Thursday, December 15th, 2016
Candor in the workplace is people telling the truth about the work and each other. But that’s only part of it. When you have a culture of candor, people share their ideas and observations. They bring their thinking forward.
If you can create that kind of culture, many good things happen. You get more brains in the game, and so therefore, you are more likely to be innovative and more likely to have breakthrough ideas. A culture of candor leads to faster decisions and implementations. When people get all their stuff out on the table, things can be compared and choices made quickly.
A culture of candor improves individual performance, too. To get better, people need to know what to improve, and, most of the time, that happens when they hear about it from someone else. In a culture of candor evaluations are honest. They don’t need to be “brutally honest.” Gentle honesty will do fine.
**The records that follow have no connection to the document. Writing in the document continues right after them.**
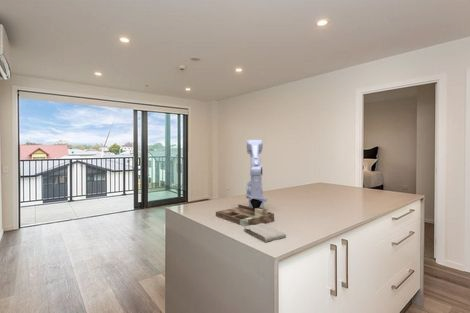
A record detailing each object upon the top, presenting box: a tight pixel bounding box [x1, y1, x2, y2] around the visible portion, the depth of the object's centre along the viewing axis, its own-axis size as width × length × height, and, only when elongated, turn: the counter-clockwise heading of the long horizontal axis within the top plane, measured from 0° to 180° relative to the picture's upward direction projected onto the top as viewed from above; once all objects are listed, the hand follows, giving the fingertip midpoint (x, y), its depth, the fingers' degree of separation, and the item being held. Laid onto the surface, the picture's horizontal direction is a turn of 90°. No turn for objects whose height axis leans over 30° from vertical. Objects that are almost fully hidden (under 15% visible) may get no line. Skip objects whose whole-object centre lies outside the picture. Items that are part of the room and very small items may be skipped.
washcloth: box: [243, 223, 287, 243], centre depth 111 cm, size 12×18×3 cm, turn 31°
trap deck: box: [215, 204, 275, 227], centre depth 136 cm, size 18×28×4 cm, turn 40°
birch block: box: [255, 207, 269, 217], centre depth 132 cm, size 5×5×4 cm
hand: (256, 213), depth 135 cm, fingers closed
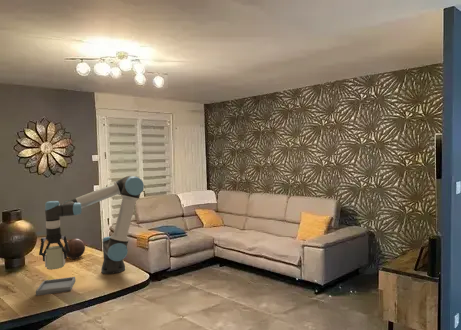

People need to trust each other’s capability, they must believe that others can and will pull their own weight. And everyone must trust everyone else’s intentions. Everybody needs to think that everyone has the team’s best interests at heart. Without all that trust, people won’t be willing to go all in.
There’s one more thing. A culture of candor can be very uncomfortable. There are some people who like their feedback raw and take it as a gift, but most people bruise more easily. Without a sense of psychological safety, people are not going to take the risk.
Summing-up: A culture of candor is a business virtue. Teams with a culture of candor have every brain in the game and everyone contributing and improving. A culture of candor is achievable, but you will need to overcome all kinds of ghosts and a large chunk of human nature. It won’t be easy and it won’t be quick, but achieving virtue never is.